Jack pressed the button on the left door and it vanished. Almost immediately, his heart started racing in his chest. As he turned toward Eirik, he saw the astonishment in his friend’s face as well. The room was smaller than the others and didn’t have any bed or drawers on the walls like most, instead they could see things hanging on the walls on the left. They resembled long boards that could have been mistaken for snowboards. On the floor in front of them was a machine which was not unlike a motorcycle, equipped with two seats, one behind the other and a little storage at the back. But what had shocked them was the lack of wheels or controls, and the base was slightly larger than the rest of the frame. On the wall on the right, they saw a myriad of objects of various shapes and sizes, some they thought could be mistaken for palmtop PDAs, and some as an advanced touch screen and remote control. None of which they could guess their usage at first glance.

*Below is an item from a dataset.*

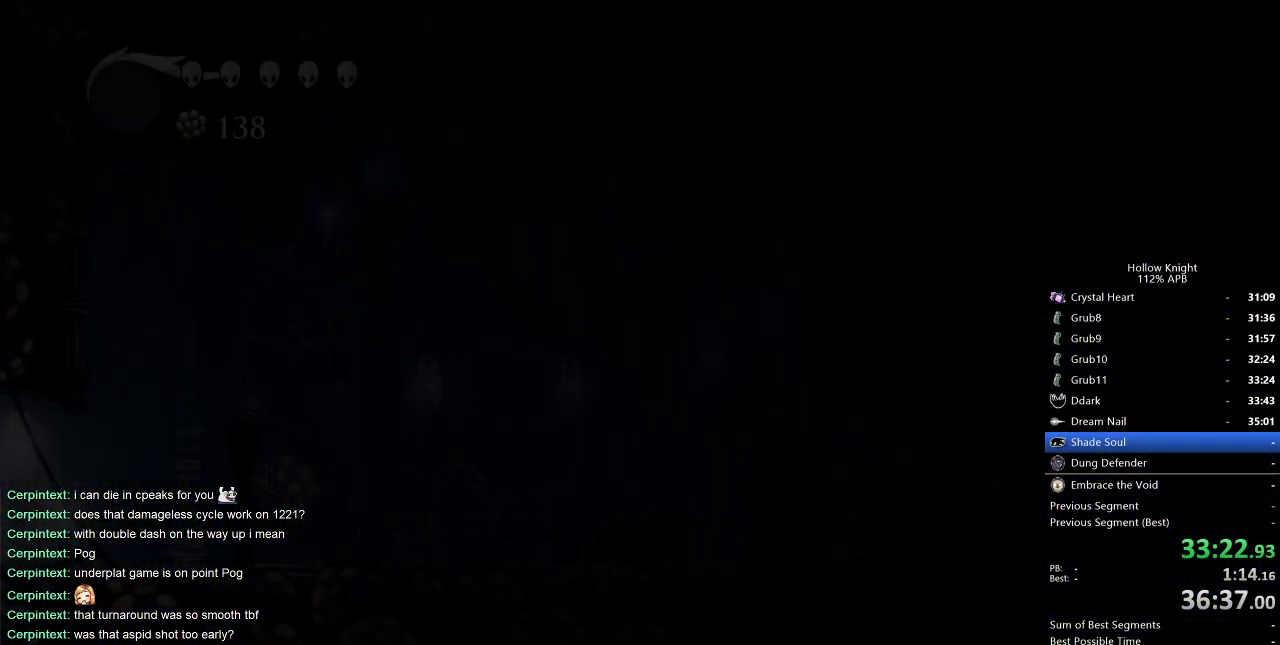
{"keys": ["right"], "events": [[450, "right", "down"]]}
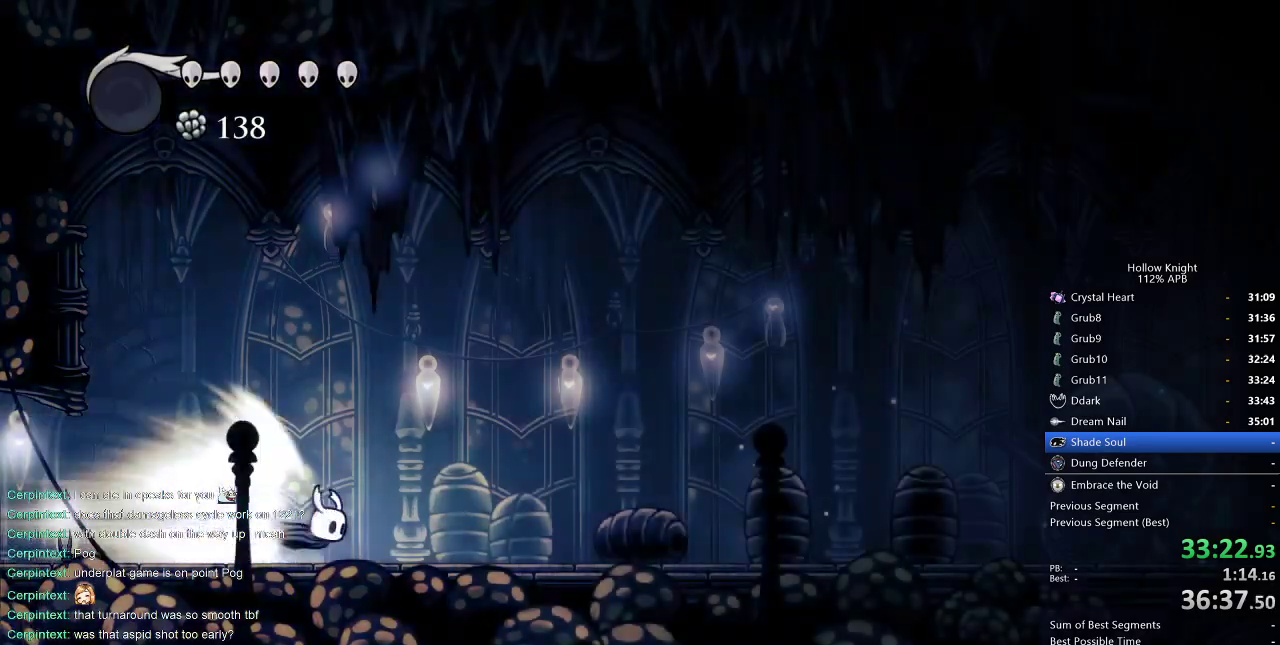
{"keys": ["right"], "events": []}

“That is incredible!” yelled Jack as he stepped into the room and made his way to the odd-looking machine in front of him. Eirik couldn’t find his voice and contented himself to follow him. “What do you reckon this is?”
“Beats me,” Eirik answered, touching the machine and motioning toward the seat facing a black panel. It looked like the door controller, but larger. Looking at Jack who was on his way to grab his arm, he continued, “I know what you are going to say—we need to be careful—but since in the end we are going to sit on it anyway, what does it matter if it is today or tomorrow?”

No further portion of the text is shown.